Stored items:
---*---
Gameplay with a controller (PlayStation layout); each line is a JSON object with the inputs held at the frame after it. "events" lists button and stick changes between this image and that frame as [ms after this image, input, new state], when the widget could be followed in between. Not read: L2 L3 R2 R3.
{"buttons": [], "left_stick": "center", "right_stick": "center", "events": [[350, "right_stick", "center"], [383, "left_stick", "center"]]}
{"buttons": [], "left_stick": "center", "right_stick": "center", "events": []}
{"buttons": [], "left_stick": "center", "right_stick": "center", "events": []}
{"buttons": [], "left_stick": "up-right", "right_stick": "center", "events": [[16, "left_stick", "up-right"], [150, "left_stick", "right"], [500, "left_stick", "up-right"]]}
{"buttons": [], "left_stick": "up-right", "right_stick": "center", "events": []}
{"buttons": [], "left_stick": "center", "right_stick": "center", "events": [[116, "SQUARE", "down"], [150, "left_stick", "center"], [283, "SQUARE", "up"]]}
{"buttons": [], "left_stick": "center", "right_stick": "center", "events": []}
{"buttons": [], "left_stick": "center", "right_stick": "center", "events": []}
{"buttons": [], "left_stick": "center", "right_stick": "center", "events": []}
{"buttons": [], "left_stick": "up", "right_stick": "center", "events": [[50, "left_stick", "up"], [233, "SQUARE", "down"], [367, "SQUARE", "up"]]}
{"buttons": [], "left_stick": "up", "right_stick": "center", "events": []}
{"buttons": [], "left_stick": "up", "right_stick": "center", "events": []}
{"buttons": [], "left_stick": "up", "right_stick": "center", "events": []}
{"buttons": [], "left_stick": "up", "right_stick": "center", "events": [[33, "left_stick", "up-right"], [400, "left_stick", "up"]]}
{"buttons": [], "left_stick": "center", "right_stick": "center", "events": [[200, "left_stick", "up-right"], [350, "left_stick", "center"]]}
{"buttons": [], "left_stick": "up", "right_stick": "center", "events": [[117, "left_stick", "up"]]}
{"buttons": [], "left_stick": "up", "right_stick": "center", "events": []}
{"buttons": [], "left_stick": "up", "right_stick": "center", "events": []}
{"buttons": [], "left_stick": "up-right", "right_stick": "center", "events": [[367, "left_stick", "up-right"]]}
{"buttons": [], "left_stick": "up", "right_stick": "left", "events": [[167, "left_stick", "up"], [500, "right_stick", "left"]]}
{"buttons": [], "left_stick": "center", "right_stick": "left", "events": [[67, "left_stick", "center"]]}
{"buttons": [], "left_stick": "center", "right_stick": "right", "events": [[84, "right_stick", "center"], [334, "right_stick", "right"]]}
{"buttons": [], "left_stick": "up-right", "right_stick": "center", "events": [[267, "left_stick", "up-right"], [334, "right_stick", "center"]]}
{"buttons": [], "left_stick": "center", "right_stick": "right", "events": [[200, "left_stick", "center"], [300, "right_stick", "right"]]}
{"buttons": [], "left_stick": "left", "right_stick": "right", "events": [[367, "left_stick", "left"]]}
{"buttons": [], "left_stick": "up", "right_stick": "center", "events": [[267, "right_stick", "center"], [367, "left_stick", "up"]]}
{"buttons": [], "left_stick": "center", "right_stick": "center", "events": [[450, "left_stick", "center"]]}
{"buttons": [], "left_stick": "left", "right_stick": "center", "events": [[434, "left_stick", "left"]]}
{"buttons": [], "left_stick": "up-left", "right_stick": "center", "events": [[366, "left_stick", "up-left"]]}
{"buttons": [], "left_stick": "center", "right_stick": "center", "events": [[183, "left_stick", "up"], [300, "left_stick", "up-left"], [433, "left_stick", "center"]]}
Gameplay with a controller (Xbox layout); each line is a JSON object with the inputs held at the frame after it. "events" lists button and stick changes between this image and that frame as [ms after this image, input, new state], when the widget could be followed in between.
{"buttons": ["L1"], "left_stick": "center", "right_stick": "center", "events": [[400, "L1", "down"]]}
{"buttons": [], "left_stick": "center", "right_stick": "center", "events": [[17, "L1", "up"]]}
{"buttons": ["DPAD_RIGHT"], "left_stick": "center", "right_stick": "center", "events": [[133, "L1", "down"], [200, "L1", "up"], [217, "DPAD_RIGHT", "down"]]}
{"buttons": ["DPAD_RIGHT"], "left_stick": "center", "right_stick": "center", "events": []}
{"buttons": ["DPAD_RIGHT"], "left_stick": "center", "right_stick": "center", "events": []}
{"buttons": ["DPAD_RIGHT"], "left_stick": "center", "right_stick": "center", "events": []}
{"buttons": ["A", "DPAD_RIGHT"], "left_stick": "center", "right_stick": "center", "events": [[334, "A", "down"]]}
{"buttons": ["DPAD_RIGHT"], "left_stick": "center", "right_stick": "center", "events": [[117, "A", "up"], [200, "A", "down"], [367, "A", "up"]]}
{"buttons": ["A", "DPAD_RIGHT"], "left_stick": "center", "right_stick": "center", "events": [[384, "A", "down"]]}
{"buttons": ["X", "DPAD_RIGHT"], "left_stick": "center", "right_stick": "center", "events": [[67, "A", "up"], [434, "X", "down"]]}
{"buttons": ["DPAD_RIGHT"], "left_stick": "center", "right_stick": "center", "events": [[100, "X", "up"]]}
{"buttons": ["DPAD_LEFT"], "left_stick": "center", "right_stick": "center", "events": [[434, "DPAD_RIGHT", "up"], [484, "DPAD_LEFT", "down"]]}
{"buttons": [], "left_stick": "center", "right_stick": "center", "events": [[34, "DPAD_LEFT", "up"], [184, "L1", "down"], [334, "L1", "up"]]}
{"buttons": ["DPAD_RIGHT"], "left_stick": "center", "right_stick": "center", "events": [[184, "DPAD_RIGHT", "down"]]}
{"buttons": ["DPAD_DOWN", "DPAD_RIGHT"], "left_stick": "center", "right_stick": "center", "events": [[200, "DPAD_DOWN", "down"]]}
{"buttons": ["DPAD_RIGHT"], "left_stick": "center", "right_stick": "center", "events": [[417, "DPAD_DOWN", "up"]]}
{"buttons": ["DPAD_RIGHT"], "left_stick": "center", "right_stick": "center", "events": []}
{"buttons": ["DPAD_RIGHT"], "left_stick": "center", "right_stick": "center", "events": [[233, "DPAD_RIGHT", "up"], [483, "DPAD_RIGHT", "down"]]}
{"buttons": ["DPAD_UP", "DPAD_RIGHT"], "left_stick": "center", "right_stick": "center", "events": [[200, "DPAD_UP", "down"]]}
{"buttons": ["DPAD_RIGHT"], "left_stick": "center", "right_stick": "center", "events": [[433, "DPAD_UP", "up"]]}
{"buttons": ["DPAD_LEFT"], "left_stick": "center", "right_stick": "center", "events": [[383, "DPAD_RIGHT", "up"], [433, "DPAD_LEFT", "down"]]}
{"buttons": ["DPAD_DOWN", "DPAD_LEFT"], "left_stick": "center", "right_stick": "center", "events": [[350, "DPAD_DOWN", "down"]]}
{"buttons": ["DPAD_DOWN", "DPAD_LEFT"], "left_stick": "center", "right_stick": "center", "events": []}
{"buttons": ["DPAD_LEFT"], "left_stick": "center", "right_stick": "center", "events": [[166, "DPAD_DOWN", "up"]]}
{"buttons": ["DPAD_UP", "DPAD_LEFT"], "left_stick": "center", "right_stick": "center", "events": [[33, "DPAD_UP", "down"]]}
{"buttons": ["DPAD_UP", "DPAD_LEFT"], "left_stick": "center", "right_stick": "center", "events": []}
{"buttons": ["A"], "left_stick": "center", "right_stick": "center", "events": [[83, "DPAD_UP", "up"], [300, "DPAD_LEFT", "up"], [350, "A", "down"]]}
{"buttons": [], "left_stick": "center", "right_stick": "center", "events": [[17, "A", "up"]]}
---*---
Set down the entries again, exactly as they stand above.

Gameplay with a controller (PlayStation layout); each line is a JSON object with the inputs held at the frame after it. "events" lists button and stick changes between this image and that frame as [ms after this image, input, new state], when the widget could be followed in between. Not read: L2 L3 R2 R3.
{"buttons": [], "left_stick": "center", "right_stick": "center", "events": [[350, "right_stick", "center"], [383, "left_stick", "center"]]}
{"buttons": [], "left_stick": "center", "right_stick": "center", "events": []}
{"buttons": [], "left_stick": "center", "right_stick": "center", "events": []}
{"buttons": [], "left_stick": "up-right", "right_stick": "center", "events": [[16, "left_stick", "up-right"], [150, "left_stick", "right"], [500, "left_stick", "up-right"]]}
{"buttons": [], "left_stick": "up-right", "right_stick": "center", "events": []}
{"buttons": [], "left_stick": "center", "right_stick": "center", "events": [[116, "SQUARE", "down"], [150, "left_stick", "center"], [283, "SQUARE", "up"]]}
{"buttons": [], "left_stick": "center", "right_stick": "center", "events": []}
{"buttons": [], "left_stick": "center", "right_stick": "center", "events": []}
{"buttons": [], "left_stick": "center", "right_stick": "center", "events": []}
{"buttons": [], "left_stick": "up", "right_stick": "center", "events": [[50, "left_stick", "up"], [233, "SQUARE", "down"], [367, "SQUARE", "up"]]}
{"buttons": [], "left_stick": "up", "right_stick": "center", "events": []}
{"buttons": [], "left_stick": "up", "right_stick": "center", "events": []}
{"buttons": [], "left_stick": "up", "right_stick": "center", "events": []}
{"buttons": [], "left_stick": "up", "right_stick": "center", "events": [[33, "left_stick", "up-right"], [400, "left_stick", "up"]]}
{"buttons": [], "left_stick": "center", "right_stick": "center", "events": [[200, "left_stick", "up-right"], [350, "left_stick", "center"]]}
{"buttons": [], "left_stick": "up", "right_stick": "center", "events": [[117, "left_stick", "up"]]}
{"buttons": [], "left_stick": "up", "right_stick": "center", "events": []}
{"buttons": [], "left_stick": "up", "right_stick": "center", "events": []}
{"buttons": [], "left_stick": "up-right", "right_stick": "center", "events": [[367, "left_stick", "up-right"]]}
{"buttons": [], "left_stick": "up", "right_stick": "left", "events": [[167, "left_stick", "up"], [500, "right_stick", "left"]]}
{"buttons": [], "left_stick": "center", "right_stick": "left", "events": [[67, "left_stick", "center"]]}
{"buttons": [], "left_stick": "center", "right_stick": "right", "events": [[84, "right_stick", "center"], [334, "right_stick", "right"]]}
{"buttons": [], "left_stick": "up-right", "right_stick": "center", "events": [[267, "left_stick", "up-right"], [334, "right_stick", "center"]]}
{"buttons": [], "left_stick": "center", "right_stick": "right", "events": [[200, "left_stick", "center"], [300, "right_stick", "right"]]}
{"buttons": [], "left_stick": "left", "right_stick": "right", "events": [[367, "left_stick", "left"]]}
{"buttons": [], "left_stick": "up", "right_stick": "center", "events": [[267, "right_stick", "center"], [367, "left_stick", "up"]]}
{"buttons": [], "left_stick": "center", "right_stick": "center", "events": [[450, "left_stick", "center"]]}
{"buttons": [], "left_stick": "left", "right_stick": "center", "events": [[434, "left_stick", "left"]]}
{"buttons": [], "left_stick": "up-left", "right_stick": "center", "events": [[366, "left_stick", "up-left"]]}
{"buttons": [], "left_stick": "center", "right_stick": "center", "events": [[183, "left_stick", "up"], [300, "left_stick", "up-left"], [433, "left_stick", "center"]]}
Gameplay with a controller (Xbox layout); each line is a JSON object with the inputs held at the frame after it. "events" lists button and stick changes between this image and that frame as [ms after this image, input, new state], when the widget could be followed in between.
{"buttons": ["L1"], "left_stick": "center", "right_stick": "center", "events": [[400, "L1", "down"]]}
{"buttons": [], "left_stick": "center", "right_stick": "center", "events": [[17, "L1", "up"]]}
{"buttons": ["DPAD_RIGHT"], "left_stick": "center", "right_stick": "center", "events": [[133, "L1", "down"], [200, "L1", "up"], [217, "DPAD_RIGHT", "down"]]}
{"buttons": ["DPAD_RIGHT"], "left_stick": "center", "right_stick": "center", "events": []}
{"buttons": ["DPAD_RIGHT"], "left_stick": "center", "right_stick": "center", "events": []}
{"buttons": ["DPAD_RIGHT"], "left_stick": "center", "right_stick": "center", "events": []}
{"buttons": ["A", "DPAD_RIGHT"], "left_stick": "center", "right_stick": "center", "events": [[334, "A", "down"]]}
{"buttons": ["DPAD_RIGHT"], "left_stick": "center", "right_stick": "center", "events": [[117, "A", "up"], [200, "A", "down"], [367, "A", "up"]]}
{"buttons": ["A", "DPAD_RIGHT"], "left_stick": "center", "right_stick": "center", "events": [[384, "A", "down"]]}
{"buttons": ["X", "DPAD_RIGHT"], "left_stick": "center", "right_stick": "center", "events": [[67, "A", "up"], [434, "X", "down"]]}
{"buttons": ["DPAD_RIGHT"], "left_stick": "center", "right_stick": "center", "events": [[100, "X", "up"]]}
{"buttons": ["DPAD_LEFT"], "left_stick": "center", "right_stick": "center", "events": [[434, "DPAD_RIGHT", "up"], [484, "DPAD_LEFT", "down"]]}
{"buttons": [], "left_stick": "center", "right_stick": "center", "events": [[34, "DPAD_LEFT", "up"], [184, "L1", "down"], [334, "L1", "up"]]}
{"buttons": ["DPAD_RIGHT"], "left_stick": "center", "right_stick": "center", "events": [[184, "DPAD_RIGHT", "down"]]}
{"buttons": ["DPAD_DOWN", "DPAD_RIGHT"], "left_stick": "center", "right_stick": "center", "events": [[200, "DPAD_DOWN", "down"]]}
{"buttons": ["DPAD_RIGHT"], "left_stick": "center", "right_stick": "center", "events": [[417, "DPAD_DOWN", "up"]]}
{"buttons": ["DPAD_RIGHT"], "left_stick": "center", "right_stick": "center", "events": []}
{"buttons": ["DPAD_RIGHT"], "left_stick": "center", "right_stick": "center", "events": [[233, "DPAD_RIGHT", "up"], [483, "DPAD_RIGHT", "down"]]}
{"buttons": ["DPAD_UP", "DPAD_RIGHT"], "left_stick": "center", "right_stick": "center", "events": [[200, "DPAD_UP", "down"]]}
{"buttons": ["DPAD_RIGHT"], "left_stick": "center", "right_stick": "center", "events": [[433, "DPAD_UP", "up"]]}
{"buttons": ["DPAD_LEFT"], "left_stick": "center", "right_stick": "center", "events": [[383, "DPAD_RIGHT", "up"], [433, "DPAD_LEFT", "down"]]}
{"buttons": ["DPAD_DOWN", "DPAD_LEFT"], "left_stick": "center", "right_stick": "center", "events": [[350, "DPAD_DOWN", "down"]]}
{"buttons": ["DPAD_DOWN", "DPAD_LEFT"], "left_stick": "center", "right_stick": "center", "events": []}
{"buttons": ["DPAD_LEFT"], "left_stick": "center", "right_stick": "center", "events": [[166, "DPAD_DOWN", "up"]]}
{"buttons": ["DPAD_UP", "DPAD_LEFT"], "left_stick": "center", "right_stick": "center", "events": [[33, "DPAD_UP", "down"]]}
{"buttons": ["DPAD_UP", "DPAD_LEFT"], "left_stick": "center", "right_stick": "center", "events": []}
{"buttons": ["A"], "left_stick": "center", "right_stick": "center", "events": [[83, "DPAD_UP", "up"], [300, "DPAD_LEFT", "up"], [350, "A", "down"]]}
{"buttons": [], "left_stick": "center", "right_stick": "center", "events": [[17, "A", "up"]]}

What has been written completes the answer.